Body-size dependence of resting energy expenditure can be attributed to nonenergetic homogeneity of fat-free mass

Abstract

An enduring enigma is why the ratio of resting energy expenditure (REE) to metabolically active tissue mass, expressed as the REE/fat-free mass (FFM) ratio, is greater in magnitude in subjects with a small FFM than it is in subjects with a large FFM. This study tested the hypothesis that a higher REE/FFM ratio in subjects with a small body mass and FFM can be explained by a larger proportion of FFM as high-metabolic-rate tissues compared with that observed in heavier subjects. REE was measured by indirect calorimetry, FFM by dual-energy X-ray absorptiometry (DEXA), and tissue/organ contributions to FFM by whole body magnetic resonance imaging (MRI) in healthy adults.

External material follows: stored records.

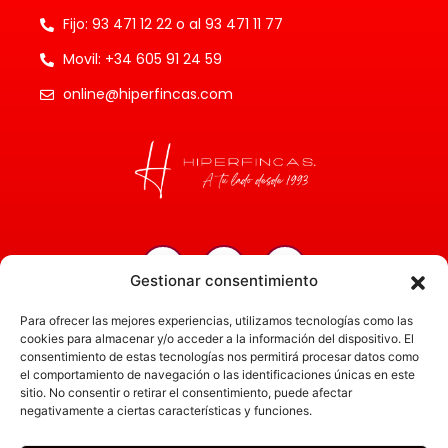
Fijo: 93 471 12 22 o al 93 471 11 77
Movil: +34 605 91 24 59
online@hiperfincas.com
Gestionar consentimiento
Inicio
Para ofrecer las mejores experiencias, utilizamos tecnologías como las
Servicios
cookies para almacenar y/o acceder a la información del dispositivo. El
consentimiento de estas tecnologías nos permitirá procesar datos como
Administración
el comportamiento de navegación o las identificaciones únicas en este
sitio. No consentir o retirar el consentimiento, puede afectar
Actualidad
negativamente a ciertas características y funciones.
Obra nueva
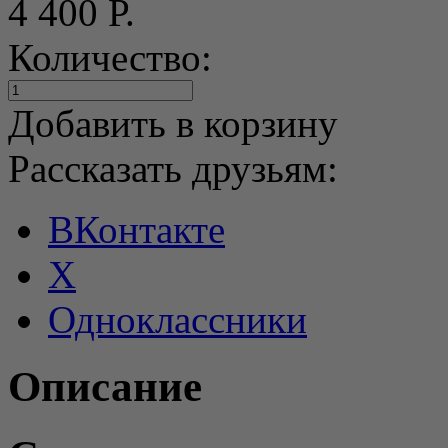
4 400 Р.
Количество:
Добавить в корзину
Рассказать друзьям:
ВКонтакте
X
Одноклассники
Описание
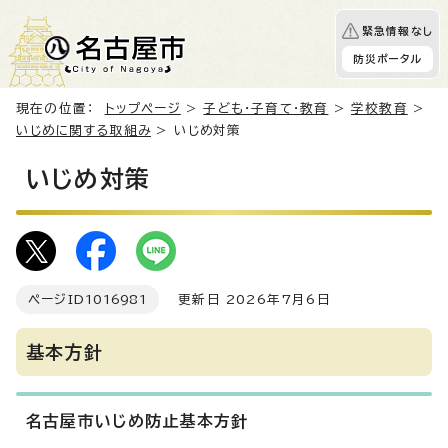
緊急情報なし
防災ポータル
現在の位置：
トップページ
>
子ども・子育て・教育
>
学校教育
>
いじめに関する取組み
> いじめ対策
いじめ対策
ページID
1016981
更新日 2026年7月6日
基本方針
名古屋市いじめ防止基本方針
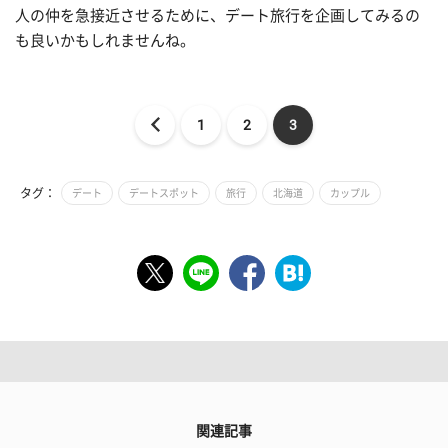
人の仲を急接近させるために、デート旅行を企画してみるの
も良いかもしれませんね。
1
2
3
タグ：
デート
デートスポット
旅行
北海道
カップル
関連記事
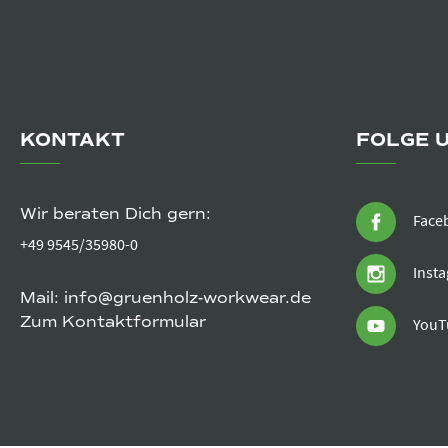
KONTAKT
FOLGE 
Wir beraten Dich gern:
Face
+49 9545/35980-0
Inst
Mail:
info@gruenholz-workwear.de
Zum Kontaktformular
YouT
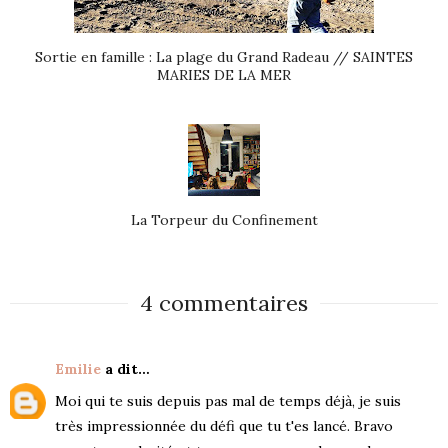
Sortie en famille : La plage du Grand Radeau // SAINTES
MARIES DE LA MER
La Torpeur du Confinement
4 commentaires
Emilie
a dit…
Moi qui te suis depuis pas mal de temps déjà, je suis
très impressionnée du défi que tu t'es lancé. Bravo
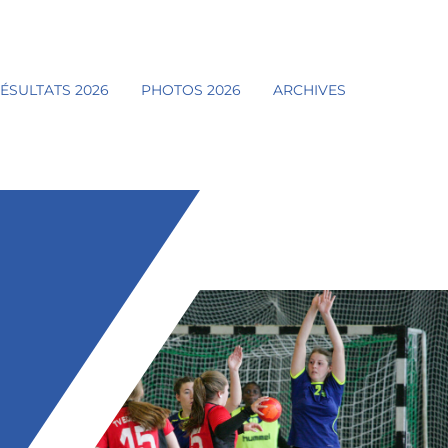
ÉSULTATS 2026
PHOTOS 2026
ARCHIVES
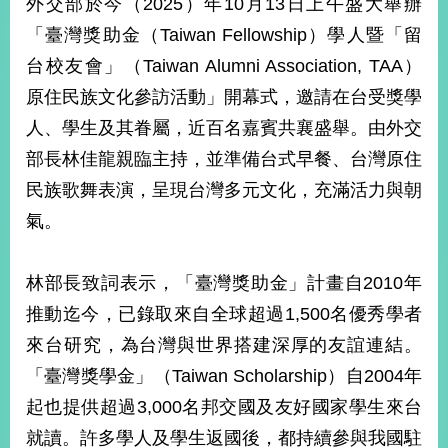
外交部於今（2025）年10月13日上午盛大舉辦
經
濟
「臺灣獎助金（Taiwan Fellowship）學人暨「留
日
台校友會」（Taiwan Alumni Association, TAA）
不
落
原住民族文化參訪活動」開幕式，邀請在台受獎學
國
人、學生及其眷屬，近百名嘉賓共襄盛舉。由外交
台
部長林佳龍親臨主持，並準備台式早餐、台灣原住
海
和
民族歌舞表演，呈現台灣多元文化，充滿活力與朝
平
氣。
護
照
林部長致詞表示，「臺灣獎助金」計畫自2010年
回
推動迄今，已錄取來自全球超過1,500名優秀學者
首
網
來台研究，為台灣與世界搭建深厚的友誼連結。
頁
站
「臺灣獎學金」（Taiwan Scholarship）自2004年
關
起也提供超過3,000名邦交國及友好國家學生來台
於
導
本
就讀。許多學人及學生返國後，都持續參與我國駐
覽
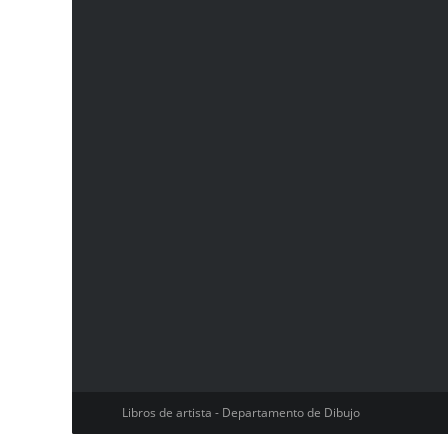
Libros de artista - Departamento de Dibujo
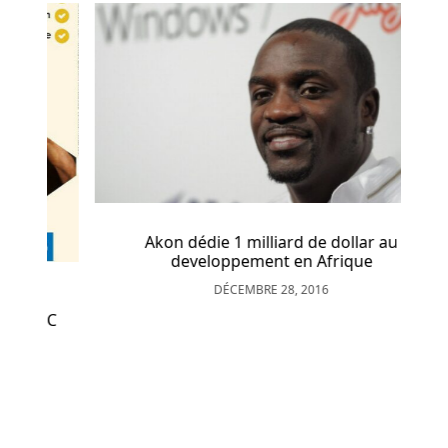
Comment
J
Ai
Gagné
De
L
Argent
En
Jouant
En
Ligne
Akon dédie 1 milliard de dollar au
developpement en Afrique
Avec
Un
DÉCEMBRE 28, 2016
Casino
OC
Au
Belgique
Les
wilds
ordinaires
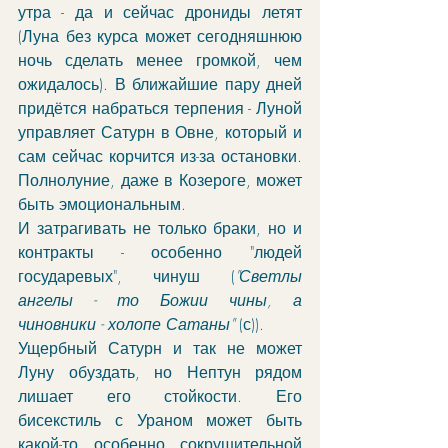
утра - да и сейчас дрониды летят 
(Луна без курса может сегодняшнюю 
ночь сделать менее громкой, чем 
ожидалось). В ближайшие пару дней 
придётся набраться терпения - Луной 
управляет Сатурн в Овне, который и 
сам сейчас корчится из-за остановки. 
Полнолуние, даже в Козероге, может 
быть эмоциональным. 
И затрагивать не только браки, но и 
контракты - особенно "людей 
государевых", чинуш (
"Светлы 
ангелы - то Божии чины, а 
чиновники - холопе Сатаны"
 (с)).
Ущербный Сатурн и так не может 
Луну обуздать, но Нептун рядом 
лишает его стойкости. Его 
бисекстиль с Ураном может быть 
какой-то особенно сокрушительной 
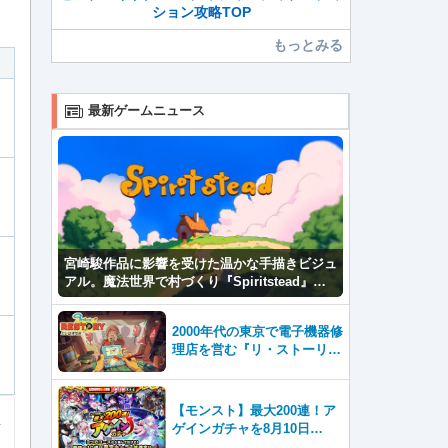
ション攻略TOP
もっとみる
最新ゲームニュース
宮崎駿作品に影響を受けた温かな手描きビジュ
アル。魔法世界で村づくり『Spiritstead』本
日発売
2000年代の東京で電子機器修
理店を営む『リ・ストーリ
ー: 思い出修理屋 (ReStor
y)』本日Steamで配信開始
【モンスト】最大200連！ア
ゲインガチャを8月10日
（月）より開催！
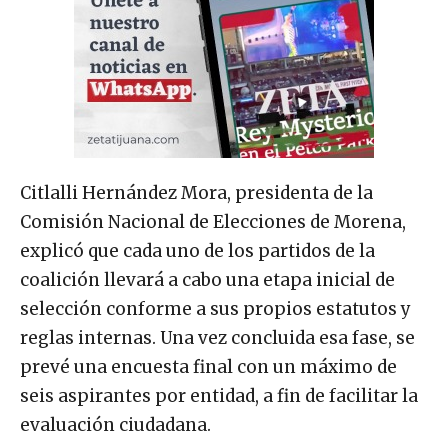
Citlalli Hernández Mora, presidenta de la
Comisión Nacional de Elecciones de Morena,
explicó que cada uno de los partidos de la
coalición llevará a cabo una etapa inicial de
selección conforme a sus propios estatutos y
reglas internas. Una vez concluida esa fase, se
prevé una encuesta final con un máximo de
seis aspirantes por entidad, a fin de facilitar la
evaluación ciudadana.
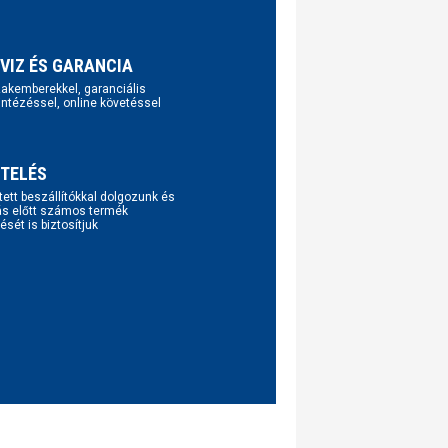
VIZ ÉS GARANCIA
szakemberekkel, garanciális
intézéssel, online követéssel
TELÉS
tett beszállítókkal dolgozunk és
ás előtt számos termék
ését is biztosítjuk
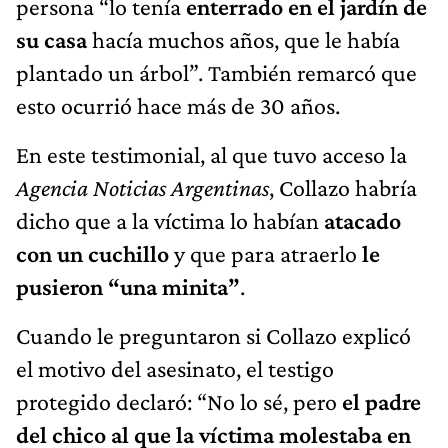
persona “lo tenía
enterrado en el jardín de
su casa
hacía muchos años, que le había
plantado un árbol”. También remarcó que
esto ocurrió hace más de 30 años.
En este testimonial, al que tuvo acceso la
Agencia Noticias Argentinas
, Collazo habría
dicho que a la víctima lo habían
atacado
con un cuchillo
y que para atraerlo
le
pusieron “una minita”
.
Cuando le preguntaron si Collazo explicó
el motivo del asesinato, el testigo
protegido declaró: “No lo sé, pero
el padre
del chico al que la víctima molestaba en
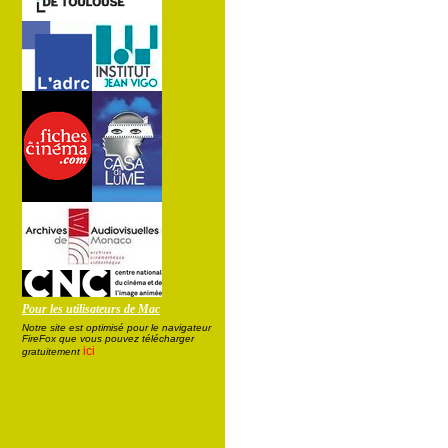
Pour les utilisateurs de Mac
Notre site est optimisé pour le navigateur
FireFox que vous pouvez télécharger
ici
gratuitement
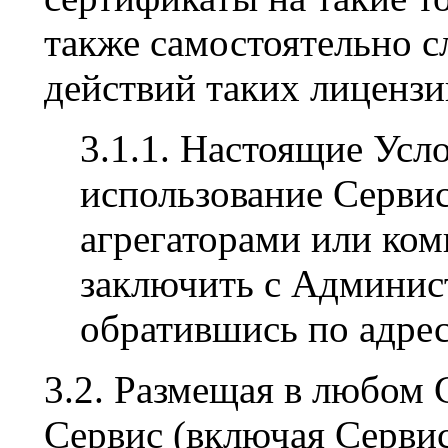
также самостоятельно с
действий таких лицензи
3.1.1. Настоящие Усл
использование Серви
агрегаторами или ко
заключить с Админис
обратившись по адре
3.2. Размещая в любом 
Сервис (включая Серви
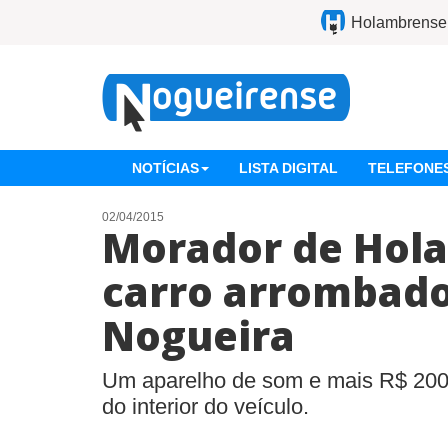
Holambrense
NOTÍCIAS
LISTA DIGITAL
TELEFONES
02/04/2015
Morador de Hol
carro arrombado
Nogueira
Um aparelho de som e mais R$ 200 
do interior do veículo.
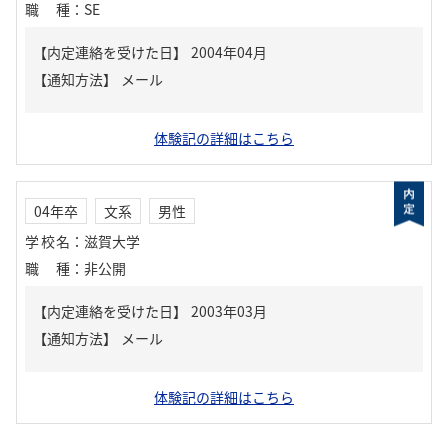
職種
：
SE
【内定連絡を受けた日】
2004年04月
【通知方法】
メール
体験記の詳細はこちら
04年卒
文系
男性
学校名
：
滋賀大学
職種
：
非公開
【内定連絡を受けた日】
2003年03月
【通知方法】
メール
体験記の詳細はこちら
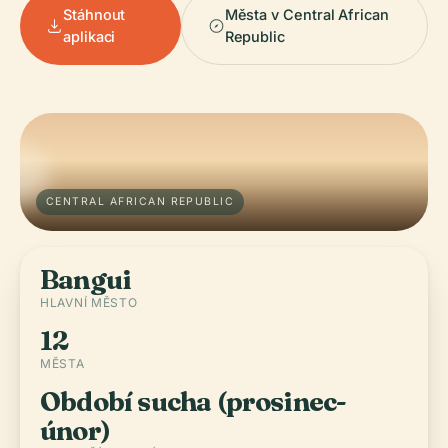
Stáhnout
Města v Central African
aplikaci
Republic
CENTRAL AFRICAN REPUBLIC
Bangui
HLAVNÍ MĚSTO
12
MĚSTA
Období sucha (prosinec-
únor)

Four tissue heat-producing contributions to FFM were evaluated, low-metabolic-rate fat-free adipose tissue (18.8 kJ/kg), skeletal muscle (54.4 kJ/kg), and bone (9.6 kJ/kg); and high-metabolic-rate residual mass (225.9 kJ/kg). Initial evaluations in 130 men and 159 women provided strong support for two key, developed models, one linking DEXA FFM with MRI FFM estimates and the other linking REE predicted from the four MRI-derived components with measured REE. There was an inverse association observed between measured REE/FFM and FFM ( r 2 = 0.17, P < 0.001). Allometric models revealed a similar pattern of tissue change relative to body mass across males and females with greater proportional increases in fat-free adipose tissue and skeletal muscle than in FFM and a smaller proportional increase in residual mass than in FFM. When examined as a function of FFM, positive slopes were observed for skeletal muscle/FFM and pooled low-metabolic-rate components, and a negative slope for residual mass. Our linked REE-body composition models and associations strongly support the hypothesis that FFM varies systematically in the proportion of thermogenic components as a function of body mass and FFM. These observations have important implications for the interpretation of between-individual differences in REE expressed relative to metabolically active tissue mass.